*Goal of the exercise*.
The full listing below must be printed exactly, word for word.
[Supplied entries — start]
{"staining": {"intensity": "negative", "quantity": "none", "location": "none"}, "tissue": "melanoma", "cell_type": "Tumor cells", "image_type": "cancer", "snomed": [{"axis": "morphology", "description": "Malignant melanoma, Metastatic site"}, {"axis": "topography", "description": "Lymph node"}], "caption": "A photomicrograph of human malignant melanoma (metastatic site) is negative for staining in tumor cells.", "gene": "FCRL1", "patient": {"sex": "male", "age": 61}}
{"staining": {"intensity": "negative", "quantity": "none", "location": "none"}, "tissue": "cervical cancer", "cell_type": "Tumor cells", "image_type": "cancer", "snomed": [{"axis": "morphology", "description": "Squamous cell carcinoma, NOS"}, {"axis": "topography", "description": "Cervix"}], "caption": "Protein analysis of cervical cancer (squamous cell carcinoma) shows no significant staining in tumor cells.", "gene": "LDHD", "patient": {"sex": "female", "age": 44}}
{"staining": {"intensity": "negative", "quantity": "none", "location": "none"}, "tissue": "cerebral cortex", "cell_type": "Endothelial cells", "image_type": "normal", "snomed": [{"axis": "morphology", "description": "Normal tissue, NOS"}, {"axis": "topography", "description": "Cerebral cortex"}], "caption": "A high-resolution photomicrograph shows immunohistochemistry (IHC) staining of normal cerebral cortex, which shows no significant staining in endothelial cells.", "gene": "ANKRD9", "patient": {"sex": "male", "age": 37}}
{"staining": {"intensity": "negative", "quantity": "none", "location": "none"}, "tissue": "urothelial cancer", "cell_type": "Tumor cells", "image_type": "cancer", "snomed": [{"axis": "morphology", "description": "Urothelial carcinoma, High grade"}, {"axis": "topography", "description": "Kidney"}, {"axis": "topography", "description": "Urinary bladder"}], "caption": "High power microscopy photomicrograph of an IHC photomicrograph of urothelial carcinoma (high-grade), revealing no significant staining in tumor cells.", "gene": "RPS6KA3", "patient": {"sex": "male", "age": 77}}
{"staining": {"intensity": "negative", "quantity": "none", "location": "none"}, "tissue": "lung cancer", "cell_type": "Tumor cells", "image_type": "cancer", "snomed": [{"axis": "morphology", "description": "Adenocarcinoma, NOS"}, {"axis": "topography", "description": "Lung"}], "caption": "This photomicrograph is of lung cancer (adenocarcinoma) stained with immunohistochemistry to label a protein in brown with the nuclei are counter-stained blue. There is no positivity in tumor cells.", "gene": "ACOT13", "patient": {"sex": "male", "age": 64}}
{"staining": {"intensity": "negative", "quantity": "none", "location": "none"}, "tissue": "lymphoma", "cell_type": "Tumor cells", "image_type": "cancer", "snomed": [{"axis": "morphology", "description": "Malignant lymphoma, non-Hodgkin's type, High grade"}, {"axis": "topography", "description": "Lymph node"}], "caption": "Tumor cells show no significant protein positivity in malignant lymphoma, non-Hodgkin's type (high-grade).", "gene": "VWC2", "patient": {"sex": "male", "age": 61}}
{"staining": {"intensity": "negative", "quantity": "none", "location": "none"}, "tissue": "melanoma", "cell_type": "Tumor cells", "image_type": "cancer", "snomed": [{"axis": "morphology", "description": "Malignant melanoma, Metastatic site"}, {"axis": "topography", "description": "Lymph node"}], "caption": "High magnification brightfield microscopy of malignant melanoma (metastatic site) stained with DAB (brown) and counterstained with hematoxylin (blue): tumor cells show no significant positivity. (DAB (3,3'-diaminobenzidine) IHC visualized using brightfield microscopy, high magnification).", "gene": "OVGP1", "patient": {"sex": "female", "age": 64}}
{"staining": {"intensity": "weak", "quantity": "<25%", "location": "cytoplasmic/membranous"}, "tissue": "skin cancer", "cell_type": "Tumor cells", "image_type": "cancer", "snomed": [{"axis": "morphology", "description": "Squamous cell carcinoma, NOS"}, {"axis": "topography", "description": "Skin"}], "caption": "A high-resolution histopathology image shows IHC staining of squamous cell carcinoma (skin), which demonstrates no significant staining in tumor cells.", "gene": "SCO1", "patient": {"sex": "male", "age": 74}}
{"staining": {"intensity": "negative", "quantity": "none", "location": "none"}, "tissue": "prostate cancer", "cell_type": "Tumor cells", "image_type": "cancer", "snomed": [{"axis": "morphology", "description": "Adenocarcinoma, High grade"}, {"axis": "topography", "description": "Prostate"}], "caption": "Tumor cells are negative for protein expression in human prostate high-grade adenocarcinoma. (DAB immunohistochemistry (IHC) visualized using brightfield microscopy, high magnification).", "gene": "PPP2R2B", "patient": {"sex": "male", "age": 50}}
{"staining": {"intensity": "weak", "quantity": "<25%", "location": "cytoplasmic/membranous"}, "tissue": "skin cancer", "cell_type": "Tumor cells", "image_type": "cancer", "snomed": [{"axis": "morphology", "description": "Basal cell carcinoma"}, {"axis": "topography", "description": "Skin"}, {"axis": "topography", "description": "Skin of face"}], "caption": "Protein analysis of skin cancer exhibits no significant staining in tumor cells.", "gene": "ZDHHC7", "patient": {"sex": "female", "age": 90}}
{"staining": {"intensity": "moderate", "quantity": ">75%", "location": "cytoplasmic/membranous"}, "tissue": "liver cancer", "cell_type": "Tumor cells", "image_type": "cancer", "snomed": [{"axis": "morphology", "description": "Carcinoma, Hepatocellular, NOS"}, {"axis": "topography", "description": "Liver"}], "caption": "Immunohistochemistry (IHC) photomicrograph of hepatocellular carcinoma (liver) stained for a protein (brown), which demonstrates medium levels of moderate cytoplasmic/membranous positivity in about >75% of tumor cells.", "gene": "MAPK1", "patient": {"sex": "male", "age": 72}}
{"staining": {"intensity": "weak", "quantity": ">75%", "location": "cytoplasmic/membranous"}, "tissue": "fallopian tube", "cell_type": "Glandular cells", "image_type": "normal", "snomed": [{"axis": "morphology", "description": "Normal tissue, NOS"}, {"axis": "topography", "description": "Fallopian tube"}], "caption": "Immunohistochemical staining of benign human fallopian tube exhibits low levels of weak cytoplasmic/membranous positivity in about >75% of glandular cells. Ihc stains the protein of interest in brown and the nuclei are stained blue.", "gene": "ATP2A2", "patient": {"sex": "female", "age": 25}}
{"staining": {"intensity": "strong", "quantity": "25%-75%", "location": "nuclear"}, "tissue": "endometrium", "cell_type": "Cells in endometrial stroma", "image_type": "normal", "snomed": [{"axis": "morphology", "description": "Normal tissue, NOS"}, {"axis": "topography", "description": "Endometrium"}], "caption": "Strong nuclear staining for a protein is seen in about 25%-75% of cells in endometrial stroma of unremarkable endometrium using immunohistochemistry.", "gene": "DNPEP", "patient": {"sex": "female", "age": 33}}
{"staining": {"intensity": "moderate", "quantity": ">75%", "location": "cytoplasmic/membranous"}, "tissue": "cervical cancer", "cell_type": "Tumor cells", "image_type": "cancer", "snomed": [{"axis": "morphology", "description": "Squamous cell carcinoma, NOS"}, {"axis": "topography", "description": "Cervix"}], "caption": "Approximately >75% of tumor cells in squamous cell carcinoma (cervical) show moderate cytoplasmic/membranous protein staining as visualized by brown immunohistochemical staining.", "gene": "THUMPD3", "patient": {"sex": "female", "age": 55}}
[Supplied entries — finish]
*Answer area*.
{"staining": {"intensity": "negative", "quantity": "none", "location": "none"}, "tissue": "melanoma", "cell_type": "Tumor cells", "image_type": "cancer", "snomed": [{"axis": "morphology", "description": "Malignant melanoma, Metastatic site"}, {"axis": "topography", "description": "Lymph node"}], "caption": "A photomicrograph of human malignant melanoma (metastatic site) is negative for staining in tumor cells.", "gene": "FCRL1", "patient": {"sex": "male", "age": 61}}
{"staining": {"intensity": "negative", "quantity": "none", "location": "none"}, "tissue": "cervical cancer", "cell_type": "Tumor cells", "image_type": "cancer", "snomed": [{"axis": "morphology", "description": "Squamous cell carcinoma, NOS"}, {"axis": "topography", "description": "Cervix"}], "caption": "Protein analysis of cervical cancer (squamous cell carcinoma) shows no significant staining in tumor cells.", "gene": "LDHD", "patient": {"sex": "female", "age": 44}}
{"staining": {"intensity": "negative", "quantity": "none", "location": "none"}, "tissue": "cerebral cortex", "cell_type": "Endothelial cells", "image_type": "normal", "snomed": [{"axis": "morphology", "description": "Normal tissue, NOS"}, {"axis": "topography", "description": "Cerebral cortex"}], "caption": "A high-resolution photomicrograph shows immunohistochemistry (IHC) staining of normal cerebral cortex, which shows no significant staining in endothelial cells.", "gene": "ANKRD9", "patient": {"sex": "male", "age": 37}}
{"staining": {"intensity": "negative", "quantity": "none", "location": "none"}, "tissue": "urothelial cancer", "cell_type": "Tumor cells", "image_type": "cancer", "snomed": [{"axis": "morphology", "description": "Urothelial carcinoma, High grade"}, {"axis": "topography", "description": "Kidney"}, {"axis": "topography", "description": "Urinary bladder"}], "caption": "High power microscopy photomicrograph of an IHC photomicrograph of urothelial carcinoma (high-grade), revealing no significant staining in tumor cells.", "gene": "RPS6KA3", "patient": {"sex": "male", "age": 77}}
{"staining": {"intensity": "negative", "quantity": "none", "location": "none"}, "tissue": "lung cancer", "cell_type": "Tumor cells", "image_type": "cancer", "snomed": [{"axis": "morphology", "description": "Adenocarcinoma, NOS"}, {"axis": "topography", "description": "Lung"}], "caption": "This photomicrograph is of lung cancer (adenocarcinoma) stained with immunohistochemistry to label a protein in brown with the nuclei are counter-stained blue. There is no positivity in tumor cells.", "gene": "ACOT13", "patient": {"sex": "male", "age": 64}}
{"staining": {"intensity": "negative", "quantity": "none", "location": "none"}, "tissue": "lymphoma", "cell_type": "Tumor cells", "image_type": "cancer", "snomed": [{"axis": "morphology", "description": "Malignant lymphoma, non-Hodgkin's type, High grade"}, {"axis": "topography", "description": "Lymph node"}], "caption": "Tumor cells show no significant protein positivity in malignant lymphoma, non-Hodgkin's type (high-grade).", "gene": "VWC2", "patient": {"sex": "male", "age": 61}}
{"staining": {"intensity": "negative", "quantity": "none", "location": "none"}, "tissue": "melanoma", "cell_type": "Tumor cells", "image_type": "cancer", "snomed": [{"axis": "morphology", "description": "Malignant melanoma, Metastatic site"}, {"axis": "topography", "description": "Lymph node"}], "caption": "High magnification brightfield microscopy of malignant melanoma (metastatic site) stained with DAB (brown) and counterstained with hematoxylin (blue): tumor cells show no significant positivity. (DAB (3,3'-diaminobenzidine) IHC visualized using brightfield microscopy, high magnification).", "gene": "OVGP1", "patient": {"sex": "female", "age": 64}}
{"staining": {"intensity": "weak", "quantity": "<25%", "location": "cytoplasmic/membranous"}, "tissue": "skin cancer", "cell_type": "Tumor cells", "image_type": "cancer", "snomed": [{"axis": "morphology", "description": "Squamous cell carcinoma, NOS"}, {"axis": "topography", "description": "Skin"}], "caption": "A high-resolution histopathology image shows IHC staining of squamous cell carcinoma (skin), which demonstrates no significant staining in tumor cells.", "gene": "SCO1", "patient": {"sex": "male", "age": 74}}
{"staining": {"intensity": "negative", "quantity": "none", "location": "none"}, "tissue": "prostate cancer", "cell_type": "Tumor cells", "image_type": "cancer", "snomed": [{"axis": "morphology", "description": "Adenocarcinoma, High grade"}, {"axis": "topography", "description": "Prostate"}], "caption": "Tumor cells are negative for protein expression in human prostate high-grade adenocarcinoma. (DAB immunohistochemistry (IHC) visualized using brightfield microscopy, high magnification).", "gene": "PPP2R2B", "patient": {"sex": "male", "age": 50}}
{"staining": {"intensity": "weak", "quantity": "<25%", "location": "cytoplasmic/membranous"}, "tissue": "skin cancer", "cell_type": "Tumor cells", "image_type": "cancer", "snomed": [{"axis": "morphology", "description": "Basal cell carcinoma"}, {"axis": "topography", "description": "Skin"}, {"axis": "topography", "description": "Skin of face"}], "caption": "Protein analysis of skin cancer exhibits no significant staining in tumor cells.", "gene": "ZDHHC7", "patient": {"sex": "female", "age": 90}}
{"staining": {"intensity": "moderate", "quantity": ">75%", "location": "cytoplasmic/membranous"}, "tissue": "liver cancer", "cell_type": "Tumor cells", "image_type": "cancer", "snomed": [{"axis": "morphology", "description": "Carcinoma, Hepatocellular, NOS"}, {"axis": "topography", "description": "Liver"}], "caption": "Immunohistochemistry (IHC) photomicrograph of hepatocellular carcinoma (liver) stained for a protein (brown), which demonstrates medium levels of moderate cytoplasmic/membranous positivity in about >75% of tumor cells.", "gene": "MAPK1", "patient": {"sex": "male", "age": 72}}
{"staining": {"intensity": "weak", "quantity": ">75%", "location": "cytoplasmic/membranous"}, "tissue": "fallopian tube", "cell_type": "Glandular cells", "image_type": "normal", "snomed": [{"axis": "morphology", "description": "Normal tissue, NOS"}, {"axis": "topography", "description": "Fallopian tube"}], "caption": "Immunohistochemical staining of benign human fallopian tube exhibits low levels of weak cytoplasmic/membranous positivity in about >75% of glandular cells. Ihc stains the protein of interest in brown and the nuclei are stained blue.", "gene": "ATP2A2", "patient": {"sex": "female", "age": 25}}
{"staining": {"intensity": "strong", "quantity": "25%-75%", "location": "nuclear"}, "tissue": "endometrium", "cell_type": "Cells in endometrial stroma", "image_type": "normal", "snomed": [{"axis": "morphology", "description": "Normal tissue, NOS"}, {"axis": "topography", "description": "Endometrium"}], "caption": "Strong nuclear staining for a protein is seen in about 25%-75% of cells in endometrial stroma of unremarkable endometrium using immunohistochemistry.", "gene": "DNPEP", "patient": {"sex": "female", "age": 33}}
{"staining": {"intensity": "moderate", "quantity": ">75%", "location": "cytoplasmic/membranous"}, "tissue": "cervical cancer", "cell_type": "Tumor cells", "image_type": "cancer", "snomed": [{"axis": "morphology", "description": "Squamous cell carcinoma, NOS"}, {"axis": "topography", "description": "Cervix"}], "caption": "Approximately >75% of tumor cells in squamous cell carcinoma (cervical) show moderate cytoplasmic/membranous protein staining as visualized by brown immunohistochemical staining.", "gene": "THUMPD3", "patient": {"sex": "female", "age": 55}}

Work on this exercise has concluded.